В газете «Русский инвалид» 19 декабря 1825 года в разделе «Внутренние известия» появилось первое правительственное сообщение о декабристах. Затем стали издаваться брошюры и отдельные листки. Что там только не писалось! С беззастенчивой наглостью декабристам, самоотверженным борцам за освобождение народа, за справедливую конституцию, за «уничтожение права собственности, распространяющейся на людей», за идеи «равенства всех сословий перед законом», свободу совести, свободу печати, за гласность судов, приписывались такие намерения, как «безначалие, разграбление имущества, убиение всех мирных граждан». «Примерная казнь будет им справедливым возмездием» — так писалось в «Русском инвалиде» еще задолго до окончания следствия, коим руководил сам император. Надо думать, как все мыслящие люди, Венецианов читал «Донесения следственной комиссии», «Доклад Верховного уголовного суда» и, наконец, «Роспись государственным преступникам». В памяти всплывали образы тех из ныне именуемых «преступниками» благородных, пылких юношей, с которыми он бок о бок трудился на ниве народного просвещения в ланкастерской школе, облик героя войны 1812 года, чистого сердцем юноши Фонвизина, с которого он когда-то писал портрет. Теперь Фонвизин неправым судом приговорен к двадцати годам каторжных работ. Нет, кажется, впервые в жизни Венецианов не мог принять на веру ни волю государя, ни писания его присных. Наверное, ему, далекому от политики человеку, не слишком широко образованному, одним природным умом «деревенского философа», как он себя шутливо называл, трудно было постичь во всей полноте и причины восстания, и причины трагической развязки.
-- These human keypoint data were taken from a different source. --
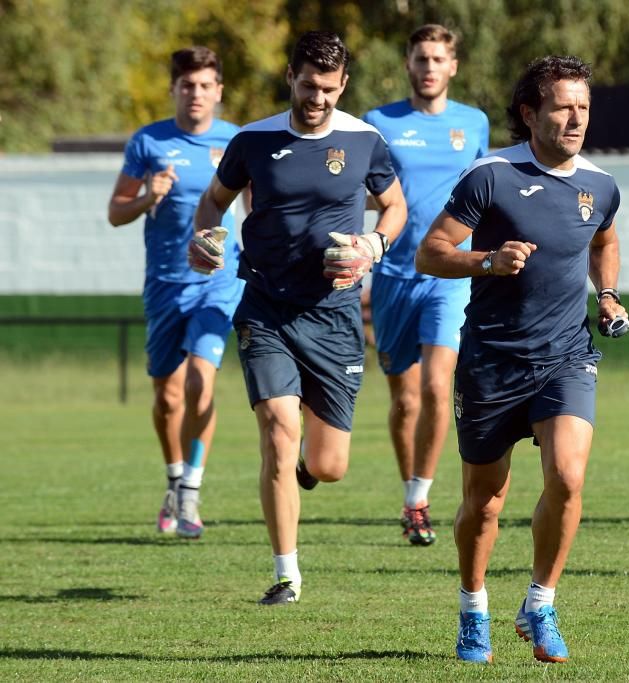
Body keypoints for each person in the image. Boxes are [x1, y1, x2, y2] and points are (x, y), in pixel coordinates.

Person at [416, 55, 628, 664]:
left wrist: (606, 294)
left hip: (566, 355)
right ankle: (472, 609)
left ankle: (541, 602)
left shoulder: (600, 185)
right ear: (530, 112)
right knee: (484, 501)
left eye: (584, 107)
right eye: (563, 106)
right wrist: (486, 261)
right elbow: (430, 253)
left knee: (567, 476)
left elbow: (605, 238)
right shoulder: (490, 177)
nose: (576, 118)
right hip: (491, 361)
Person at [191, 30, 407, 605]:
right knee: (279, 431)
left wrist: (372, 248)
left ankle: (310, 468)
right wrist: (206, 237)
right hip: (265, 306)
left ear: (343, 87)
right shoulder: (252, 140)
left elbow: (395, 206)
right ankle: (287, 573)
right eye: (308, 86)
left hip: (334, 315)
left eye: (329, 90)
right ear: (290, 77)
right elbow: (213, 201)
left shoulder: (364, 141)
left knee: (329, 466)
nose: (317, 99)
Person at [360, 24, 490, 546]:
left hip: (449, 272)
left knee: (440, 385)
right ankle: (408, 487)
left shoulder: (473, 123)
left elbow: (485, 190)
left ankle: (419, 498)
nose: (429, 67)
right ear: (408, 65)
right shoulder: (379, 122)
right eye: (420, 58)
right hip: (393, 274)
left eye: (438, 58)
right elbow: (366, 190)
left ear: (453, 66)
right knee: (405, 400)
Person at [107, 46, 243, 540]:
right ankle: (172, 477)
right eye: (188, 86)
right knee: (167, 397)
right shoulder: (148, 142)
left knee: (200, 383)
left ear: (219, 91)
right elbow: (116, 212)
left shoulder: (236, 141)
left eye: (206, 85)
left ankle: (191, 491)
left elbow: (260, 205)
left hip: (217, 283)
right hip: (164, 285)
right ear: (174, 90)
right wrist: (148, 197)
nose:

Сохранившиеся документы не позволяют нам судить безоговорочно том, был ли Венецианов в день восстания в столице. Скорее — нет. В письме Милюкову от 26 мая 1825 года он сообщает, что собирается вскорости, в августе, быть в деревне. Февраль — март следующего года застанет его в Петербурге, куда он прибыл, чтобы выполнить заказ: окончить недописанные Боровиковским образа для церкви Харьковского университета. 12 февраля Венецианов взял на себя этот заказ и ровно через месяц, 12 марта, сдал его.

Впрочем, был он в тот роковой для России день в городе или нет, не так уж и важно. О восстании узнала вся мыслящая Россия, в душе многих небывалое доселе событие пробудило смятение, дало повод к тяжким раздумьям, оказало воздействие на образ мыслей, направление творчества. Мы не знаем словесной реакции Венецианова на декабристское движение — документы, дошедшие до нас, молчат. Мало кто из современников осмелился доверить свои мысли по этому поводу бумаге. Как-то министр просвещения С. Уваров с глазу на глаз сказал литератору И. Панаеву, что время наше особенно страшно тем, что из страха перед ним никто не ведет о нем записок. Некоторые осмеливались. Аристократ, близкий двору, поэт, друг Пушкина, князь Вяземский написал так: «Для меня Россия теперь опоганена, окровавлена: мне в ней душно, нестерпимо… Я не могу, я не хочу жить спокойно на лобном месте, на сцене казни! Сколько жертв и какая рука пала на них!» Мысли, отчаяние многих россиян выразил князь. Не сохранись этой записи, кто бы мог предположить, что разгром восстания вызвал в ровной душе поэта-аристократа такую боль, такую силу гнева против нового правителя России… По выражению Гоголя, в ту пору у каждого было чувство, словно наступили «ночь и тьма вокруг».